Moreover, in practice more than one client node may connect to a common hub node. This implies support for Radio Resource Management (RRM) functions, such as scheduling and prioritization of the traffic to and from the different clients, at the hub node.
To each client node there might be several PBS network nodes, each of which may offer one or several different radio access technologies, such as based on the Universal Mobile Telecommunications System (UMTS), LTE, or IEEE 802.11X to the wireless end-user terminals of the end-users. Therefore there is a need to differentiate between the corresponding backhaul traffic to different nodes in the communications network. For example, any LTE compliant traffic may need to end up in nodes such as the serving gateway (S-GW) or the MME and any WiFi compliant traffic may end up in an edge router or an Evolved Packet Data Gateway (ePDG).
Moreover, for a given radio access technology (RAT), QoS differentiation is provided to the end-users (i.e., to the wireless end-user terminals of the end-users) so that e.g. guaranteed bitrate (GBR) services, such as voice calls, will not be disturbed by best effort (BE) services, such as web browsing. In order to enable this, QoS differentiation is needed also on the backhaul links.
If the wireless backhaul is based on LTE, there are tools that provide both the routing functions and QoS differentiation, such as the LTE bearer concept. Typically then, for each type of RAT, one GBR and one BE bearer are created on the backhaul links. In general there are different frameworks for prioritize between different traffic that can, for example determine if 10 Mbit/s Voice over IP (VoIP) data is more or less prioritized than 100 Mbit/s web-surfing data.
From an energy point of view, it may be beneficial to perform some kind of reconfiguration of the backhaul links in order to reduce the energy consumption.
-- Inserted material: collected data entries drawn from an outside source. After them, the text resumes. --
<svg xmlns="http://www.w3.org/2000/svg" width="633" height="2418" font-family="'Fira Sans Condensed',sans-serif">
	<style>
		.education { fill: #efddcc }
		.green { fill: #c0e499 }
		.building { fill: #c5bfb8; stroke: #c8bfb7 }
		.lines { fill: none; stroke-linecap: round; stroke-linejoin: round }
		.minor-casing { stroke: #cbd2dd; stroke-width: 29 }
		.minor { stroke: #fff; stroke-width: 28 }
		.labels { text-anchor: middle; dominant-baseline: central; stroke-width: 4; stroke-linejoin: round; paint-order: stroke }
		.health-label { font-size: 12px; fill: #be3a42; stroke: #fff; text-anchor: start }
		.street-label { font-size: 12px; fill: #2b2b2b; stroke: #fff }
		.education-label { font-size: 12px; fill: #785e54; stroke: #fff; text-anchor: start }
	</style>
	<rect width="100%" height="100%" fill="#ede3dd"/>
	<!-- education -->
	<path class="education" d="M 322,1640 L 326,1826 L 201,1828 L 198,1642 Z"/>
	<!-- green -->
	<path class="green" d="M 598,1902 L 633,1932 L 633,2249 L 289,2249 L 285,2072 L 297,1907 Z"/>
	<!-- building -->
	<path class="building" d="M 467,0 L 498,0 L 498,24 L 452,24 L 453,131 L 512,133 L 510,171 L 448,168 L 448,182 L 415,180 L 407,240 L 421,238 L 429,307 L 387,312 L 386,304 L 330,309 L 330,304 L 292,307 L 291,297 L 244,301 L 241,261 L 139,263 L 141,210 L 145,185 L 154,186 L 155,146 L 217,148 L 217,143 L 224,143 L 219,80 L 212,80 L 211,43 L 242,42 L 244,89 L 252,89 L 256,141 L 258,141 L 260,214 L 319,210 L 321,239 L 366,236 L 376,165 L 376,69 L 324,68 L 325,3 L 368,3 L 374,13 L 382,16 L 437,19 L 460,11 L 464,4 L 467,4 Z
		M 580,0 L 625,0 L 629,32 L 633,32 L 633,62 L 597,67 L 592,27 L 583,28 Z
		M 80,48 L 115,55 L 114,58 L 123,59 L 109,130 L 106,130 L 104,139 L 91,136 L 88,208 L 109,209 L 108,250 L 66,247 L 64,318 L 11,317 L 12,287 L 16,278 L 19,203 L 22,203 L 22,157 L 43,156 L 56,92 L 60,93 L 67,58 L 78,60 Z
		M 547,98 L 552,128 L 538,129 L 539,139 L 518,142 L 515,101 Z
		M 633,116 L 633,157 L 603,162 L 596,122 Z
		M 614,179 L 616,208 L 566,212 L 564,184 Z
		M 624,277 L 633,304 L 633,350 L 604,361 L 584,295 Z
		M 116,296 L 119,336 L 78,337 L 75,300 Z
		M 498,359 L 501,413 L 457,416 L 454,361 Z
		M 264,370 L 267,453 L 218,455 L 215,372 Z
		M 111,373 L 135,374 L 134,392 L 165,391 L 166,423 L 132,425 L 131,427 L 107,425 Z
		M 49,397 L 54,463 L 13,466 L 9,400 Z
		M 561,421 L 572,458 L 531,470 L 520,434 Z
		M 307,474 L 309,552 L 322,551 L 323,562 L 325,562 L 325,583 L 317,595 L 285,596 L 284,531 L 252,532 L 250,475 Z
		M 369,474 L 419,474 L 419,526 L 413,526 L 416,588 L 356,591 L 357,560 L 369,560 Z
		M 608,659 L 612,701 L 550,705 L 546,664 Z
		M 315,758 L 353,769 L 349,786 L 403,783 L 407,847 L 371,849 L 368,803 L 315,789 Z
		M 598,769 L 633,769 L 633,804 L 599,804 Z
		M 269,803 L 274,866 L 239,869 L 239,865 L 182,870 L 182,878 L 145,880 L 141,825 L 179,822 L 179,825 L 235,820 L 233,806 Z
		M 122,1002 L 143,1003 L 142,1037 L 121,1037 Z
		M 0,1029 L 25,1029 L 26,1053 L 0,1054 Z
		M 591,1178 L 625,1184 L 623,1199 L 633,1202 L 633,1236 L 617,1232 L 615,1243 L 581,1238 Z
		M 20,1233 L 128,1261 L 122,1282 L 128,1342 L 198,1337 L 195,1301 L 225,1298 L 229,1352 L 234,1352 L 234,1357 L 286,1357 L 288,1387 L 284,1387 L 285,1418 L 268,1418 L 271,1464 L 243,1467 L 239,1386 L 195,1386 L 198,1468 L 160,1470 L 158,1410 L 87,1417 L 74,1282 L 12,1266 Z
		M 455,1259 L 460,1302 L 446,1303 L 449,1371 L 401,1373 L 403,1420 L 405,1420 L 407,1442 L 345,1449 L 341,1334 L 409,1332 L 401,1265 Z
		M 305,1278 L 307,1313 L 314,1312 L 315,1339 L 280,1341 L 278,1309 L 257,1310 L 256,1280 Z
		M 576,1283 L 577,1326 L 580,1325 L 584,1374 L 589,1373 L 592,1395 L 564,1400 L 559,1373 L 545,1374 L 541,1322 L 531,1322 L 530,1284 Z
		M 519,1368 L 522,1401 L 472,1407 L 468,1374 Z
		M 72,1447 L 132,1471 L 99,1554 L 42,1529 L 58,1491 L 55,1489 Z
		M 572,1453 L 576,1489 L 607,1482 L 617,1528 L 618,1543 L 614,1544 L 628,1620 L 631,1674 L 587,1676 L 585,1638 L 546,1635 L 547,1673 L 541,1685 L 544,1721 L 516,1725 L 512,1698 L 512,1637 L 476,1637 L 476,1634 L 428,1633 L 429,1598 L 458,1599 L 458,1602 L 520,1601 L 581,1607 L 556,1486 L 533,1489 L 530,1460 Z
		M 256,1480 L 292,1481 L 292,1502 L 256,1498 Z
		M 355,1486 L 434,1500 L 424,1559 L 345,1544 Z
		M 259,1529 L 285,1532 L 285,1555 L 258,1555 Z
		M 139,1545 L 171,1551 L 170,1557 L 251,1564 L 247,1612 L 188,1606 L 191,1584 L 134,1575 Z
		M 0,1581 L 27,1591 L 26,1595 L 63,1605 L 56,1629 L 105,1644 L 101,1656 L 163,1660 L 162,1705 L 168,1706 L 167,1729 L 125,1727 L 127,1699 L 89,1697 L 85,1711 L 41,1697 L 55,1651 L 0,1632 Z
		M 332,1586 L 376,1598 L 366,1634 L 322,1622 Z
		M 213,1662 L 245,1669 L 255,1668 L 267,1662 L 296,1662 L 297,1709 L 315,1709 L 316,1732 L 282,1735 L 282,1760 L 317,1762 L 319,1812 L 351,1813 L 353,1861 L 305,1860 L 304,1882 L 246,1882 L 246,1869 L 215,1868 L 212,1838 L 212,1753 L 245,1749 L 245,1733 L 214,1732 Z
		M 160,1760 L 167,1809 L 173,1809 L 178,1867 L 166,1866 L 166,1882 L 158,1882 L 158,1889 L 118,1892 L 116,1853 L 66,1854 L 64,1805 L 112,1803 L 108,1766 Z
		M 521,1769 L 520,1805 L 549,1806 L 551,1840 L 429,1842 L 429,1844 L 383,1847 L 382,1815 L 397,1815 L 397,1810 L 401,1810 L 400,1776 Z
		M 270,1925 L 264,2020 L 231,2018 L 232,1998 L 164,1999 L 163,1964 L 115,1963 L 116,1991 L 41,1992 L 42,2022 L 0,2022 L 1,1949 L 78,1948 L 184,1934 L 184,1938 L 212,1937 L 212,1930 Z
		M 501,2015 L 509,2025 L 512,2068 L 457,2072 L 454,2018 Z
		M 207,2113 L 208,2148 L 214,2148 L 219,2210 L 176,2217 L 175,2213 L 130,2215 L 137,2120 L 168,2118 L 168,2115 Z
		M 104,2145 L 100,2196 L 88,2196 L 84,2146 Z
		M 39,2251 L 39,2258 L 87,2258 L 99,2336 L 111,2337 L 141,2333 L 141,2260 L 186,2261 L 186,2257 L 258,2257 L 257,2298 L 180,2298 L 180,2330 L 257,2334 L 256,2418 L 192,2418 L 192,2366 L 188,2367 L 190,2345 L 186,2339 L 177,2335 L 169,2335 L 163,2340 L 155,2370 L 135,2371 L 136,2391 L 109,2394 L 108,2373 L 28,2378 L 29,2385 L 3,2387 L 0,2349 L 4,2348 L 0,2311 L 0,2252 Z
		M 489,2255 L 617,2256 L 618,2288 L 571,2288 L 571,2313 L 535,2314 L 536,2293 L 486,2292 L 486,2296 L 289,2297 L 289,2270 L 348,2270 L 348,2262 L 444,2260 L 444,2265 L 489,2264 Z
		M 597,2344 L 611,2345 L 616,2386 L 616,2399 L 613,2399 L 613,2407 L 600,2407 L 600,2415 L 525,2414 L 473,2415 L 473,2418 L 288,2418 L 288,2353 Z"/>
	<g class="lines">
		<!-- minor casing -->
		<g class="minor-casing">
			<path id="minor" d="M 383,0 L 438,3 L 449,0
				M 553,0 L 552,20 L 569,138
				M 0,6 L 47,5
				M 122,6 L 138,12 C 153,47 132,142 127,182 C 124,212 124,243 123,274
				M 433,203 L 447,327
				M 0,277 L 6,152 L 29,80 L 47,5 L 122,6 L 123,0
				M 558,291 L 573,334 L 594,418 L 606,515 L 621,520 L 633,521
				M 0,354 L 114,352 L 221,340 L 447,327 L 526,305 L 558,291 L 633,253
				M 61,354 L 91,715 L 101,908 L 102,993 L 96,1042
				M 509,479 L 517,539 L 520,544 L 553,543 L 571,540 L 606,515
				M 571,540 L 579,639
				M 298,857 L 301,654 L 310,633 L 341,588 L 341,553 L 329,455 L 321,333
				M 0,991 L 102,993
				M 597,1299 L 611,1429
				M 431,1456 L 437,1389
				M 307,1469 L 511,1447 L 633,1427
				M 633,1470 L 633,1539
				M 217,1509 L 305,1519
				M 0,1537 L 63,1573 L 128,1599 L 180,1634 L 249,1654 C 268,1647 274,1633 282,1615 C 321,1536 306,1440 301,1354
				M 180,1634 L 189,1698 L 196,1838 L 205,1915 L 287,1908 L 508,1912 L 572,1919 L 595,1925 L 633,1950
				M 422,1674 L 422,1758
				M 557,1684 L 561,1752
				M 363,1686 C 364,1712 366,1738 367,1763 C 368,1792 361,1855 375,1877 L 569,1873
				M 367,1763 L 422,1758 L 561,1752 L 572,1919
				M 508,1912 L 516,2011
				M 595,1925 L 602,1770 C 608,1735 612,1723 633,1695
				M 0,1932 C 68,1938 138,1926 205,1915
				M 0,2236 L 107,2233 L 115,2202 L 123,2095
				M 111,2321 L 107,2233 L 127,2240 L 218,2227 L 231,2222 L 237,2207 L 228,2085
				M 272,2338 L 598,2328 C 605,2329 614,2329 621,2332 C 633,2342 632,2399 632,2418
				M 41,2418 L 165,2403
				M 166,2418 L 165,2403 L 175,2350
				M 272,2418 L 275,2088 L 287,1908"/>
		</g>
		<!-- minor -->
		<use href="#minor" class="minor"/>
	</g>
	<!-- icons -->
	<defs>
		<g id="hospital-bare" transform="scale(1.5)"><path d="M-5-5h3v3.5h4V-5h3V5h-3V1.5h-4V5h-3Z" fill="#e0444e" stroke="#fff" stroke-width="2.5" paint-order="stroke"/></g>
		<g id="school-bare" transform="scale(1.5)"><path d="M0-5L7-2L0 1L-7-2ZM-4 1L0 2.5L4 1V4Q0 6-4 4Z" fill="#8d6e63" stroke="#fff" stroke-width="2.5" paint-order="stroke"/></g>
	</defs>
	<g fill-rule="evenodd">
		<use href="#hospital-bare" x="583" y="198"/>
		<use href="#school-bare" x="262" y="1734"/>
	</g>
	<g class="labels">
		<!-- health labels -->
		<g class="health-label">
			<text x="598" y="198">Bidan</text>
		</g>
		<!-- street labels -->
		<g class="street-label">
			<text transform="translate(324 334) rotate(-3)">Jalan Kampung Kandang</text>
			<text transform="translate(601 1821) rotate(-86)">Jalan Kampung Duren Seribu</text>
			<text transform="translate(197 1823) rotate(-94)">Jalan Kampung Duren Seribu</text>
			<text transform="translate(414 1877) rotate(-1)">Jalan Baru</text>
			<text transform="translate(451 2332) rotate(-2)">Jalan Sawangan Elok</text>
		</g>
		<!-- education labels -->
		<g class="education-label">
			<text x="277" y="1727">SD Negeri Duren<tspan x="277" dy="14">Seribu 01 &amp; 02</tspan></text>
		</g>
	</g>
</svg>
One example is to shut off one or more power amplifiers (Pas) at the hubs or and/or to shut off some hubs completely and let the clients connect to a fewer number of hubs.
From a capacity point of view, it may be beneficial to reconfigure the hubs in different ways. One example is to activate more hubs and redirect the client antennas to point towards other hubs so as to prevent, or at least mitigate, congestion and/or bottlenecks. Another way is for the hubs to create the transmission beams dynamically depending on the clients being served.
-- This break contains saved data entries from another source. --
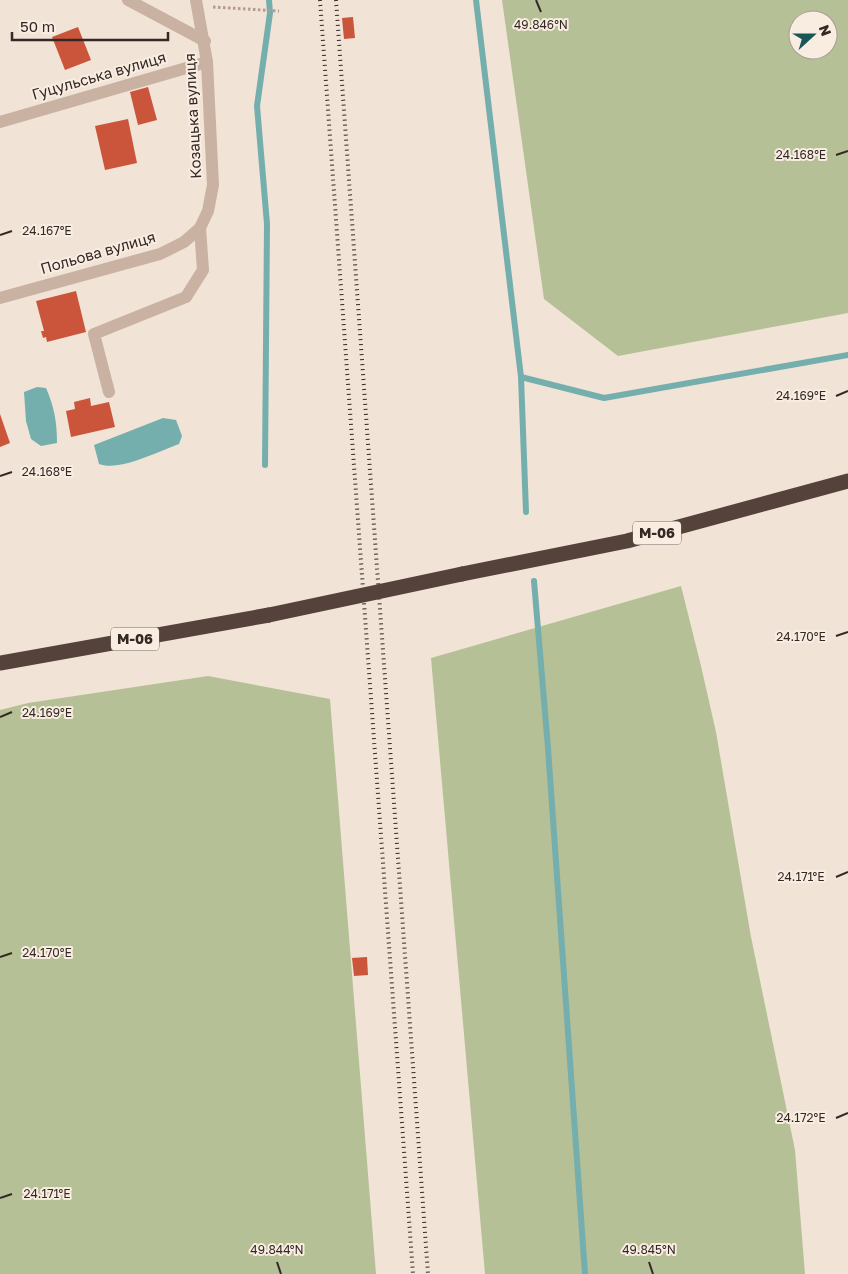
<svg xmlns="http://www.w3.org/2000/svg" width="848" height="1274" font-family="'Golos Text',sans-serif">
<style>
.green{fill:#b5c096;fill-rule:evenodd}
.water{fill:#74afae}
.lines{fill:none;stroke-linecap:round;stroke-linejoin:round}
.stream{stroke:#74afae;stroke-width:6}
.building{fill:#ca553b}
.path{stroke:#b59b8c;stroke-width:3;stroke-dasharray:2.5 2.5;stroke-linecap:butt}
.minor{stroke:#c9b2a2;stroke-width:12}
.highway{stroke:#55423b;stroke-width:15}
.rail{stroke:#342825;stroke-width:4;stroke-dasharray:1 4;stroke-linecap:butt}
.highway-bridge{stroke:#55423b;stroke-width:15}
.ticks{fill:none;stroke:#342825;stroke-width:2}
.labels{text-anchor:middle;stroke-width:4;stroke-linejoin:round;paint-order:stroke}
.shield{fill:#f9ede2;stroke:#6f635e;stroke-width:1}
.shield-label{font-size:14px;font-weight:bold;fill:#342825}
.street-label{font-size:15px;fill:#342825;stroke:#f9ede2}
.ticks-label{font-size:12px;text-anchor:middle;fill:#342825;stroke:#f9ede2;stroke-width:4;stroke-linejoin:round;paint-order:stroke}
</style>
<rect width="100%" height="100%" fill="#f1e3d6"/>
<g class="green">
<path d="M 502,0 L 848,0 L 848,313 L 618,356 L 544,299 ZM 798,20 L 828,20 L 828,50 L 798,50 Z"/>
<polygon points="681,586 701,666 716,732 751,937 795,1150 805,1274 485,1274 431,658"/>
<polygon points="208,676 330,699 376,1274 0,1274 0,710 28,703"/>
</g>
<g class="water">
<path d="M 37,387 L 46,388 C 54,406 57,422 57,443 L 41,446 L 31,439 L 26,421 L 24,392 Z"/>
<path d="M 163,418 L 176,420 L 182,436 L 179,444 C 159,451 119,472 99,464 L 94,445 Z"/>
</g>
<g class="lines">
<g class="stream">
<polyline points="476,0 521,377 526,512"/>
<polyline points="521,377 604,398 848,355"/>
<polyline points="265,465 267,224 257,106 270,13 269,0"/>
<polyline points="534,581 548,748 585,1274"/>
</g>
</g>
<g class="building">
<polygon points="353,17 355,38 344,39 342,18"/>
<polygon points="78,27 91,60 65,70 52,37"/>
<polygon points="148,87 157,120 138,125 130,92"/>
<polygon points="128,119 137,163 105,170 95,126"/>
<polygon points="76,291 86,332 47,342 46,337 43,338 41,331 44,331 36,301"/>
<polygon points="90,398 91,406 109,402 115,427 71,437 66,411 75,409 74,402"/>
<polygon points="0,414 10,443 0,447"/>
<polygon points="367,957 368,975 354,976 352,958"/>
</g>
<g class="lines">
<polyline class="path" points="213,7 279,11"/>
<g class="minor">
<polyline points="128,0 205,41"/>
<polyline points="0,122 207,62"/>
<polyline points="0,298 160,254 184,242 200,228 208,211 213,185 207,62 196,0"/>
<polyline points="109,392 94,334 186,297 203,270 200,228"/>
</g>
<g class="highway">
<polyline points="462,574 627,541 848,481"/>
<polyline points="0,663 269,615"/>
</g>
<g class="rail">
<polyline points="320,0 413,1274"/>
<polyline points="336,0 428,1274"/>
</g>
<polyline class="highway-bridge" points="269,615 462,574"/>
</g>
<path class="ticks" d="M 536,0 L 541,12M 836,155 L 848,151M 0,235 L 12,231M 836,396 L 848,391M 0,476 L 12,472M 836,636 L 848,632M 0,717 L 12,712M 836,877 L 848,872M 0,957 L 12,953M 836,1118 L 848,1113M 0,1198 L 12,1194M 277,1262 L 281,1274M 649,1262 L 653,1274"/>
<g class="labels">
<g class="shield">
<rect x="633" y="521.5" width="48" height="23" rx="4"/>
<rect x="111" y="627.5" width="48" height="23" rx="4"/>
</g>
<g class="shield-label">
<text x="657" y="538">М-06</text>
<text x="135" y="644">М-06</text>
</g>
<g class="street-label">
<text transform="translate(99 76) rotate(-16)" y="5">Гуцульська вулиця</text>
<text transform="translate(193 116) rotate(-93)" y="5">Козацька вулиця</text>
<text transform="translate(98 253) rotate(-16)" y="5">Польова вулиця</text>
</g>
</g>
<g class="ticks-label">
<text x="541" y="29">49.846°N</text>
<text x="801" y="159">24.168°E</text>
<text x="47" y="235">24.167°E</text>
<text x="801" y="400">24.169°E</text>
<text x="47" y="476">24.168°E</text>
<text x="801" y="641">24.170°E</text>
<text x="47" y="717">24.169°E</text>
<text x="801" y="881">24.171°E</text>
<text x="47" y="957">24.170°E</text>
<text x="801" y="1122">24.172°E</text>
<text x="47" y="1198">24.171°E</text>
<text x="277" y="1254">49.844°N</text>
<text x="649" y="1254">49.845°N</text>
</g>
<g transform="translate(813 35) rotate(69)"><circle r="24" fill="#f9ede2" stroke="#aa9e96"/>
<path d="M0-4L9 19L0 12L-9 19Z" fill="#195656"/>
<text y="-8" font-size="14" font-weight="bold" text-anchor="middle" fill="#342825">N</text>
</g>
<path d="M12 32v8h156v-8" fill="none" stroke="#342825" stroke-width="2.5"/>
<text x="20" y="32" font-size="15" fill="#342825" stroke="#f9ede2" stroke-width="4" paint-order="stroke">50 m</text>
</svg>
Typically, the different ways of reconfigurations imply temporary performance reduction or a delay in the available performance increase which will affect the end-user (wireless terminal) performance. FIG. 13 schematically illustrates a temporary performance drop which could occur during a backhaul radio access reconfiguration procedure. In a communications network undergoing an end-user access reconfiguration procedure such temporary performance drop may be especially severe if the backhaul system only reacts on the current load from the end-user part of the communications network. Depending on the functionality in the backhaul system and how fast it is enabled to react, different situations may occur. For example, in a worst case the wireless backhaul network notices a lowered end-user load during the end-user reconfiguration procedure and may thus determine to reconfigure to a lower capacity setting. For example, if the end-user reconfiguration is only a delay, the wireless backhaul network may perform the reconfigure procedure after the end-user reconfiguration is finished, thus having the impact that two reconfiguration delays occur before the switch to a higher capacity state is finished.
Hence, there is a need for an improved handling of reconfiguration in wireless backhaul networks.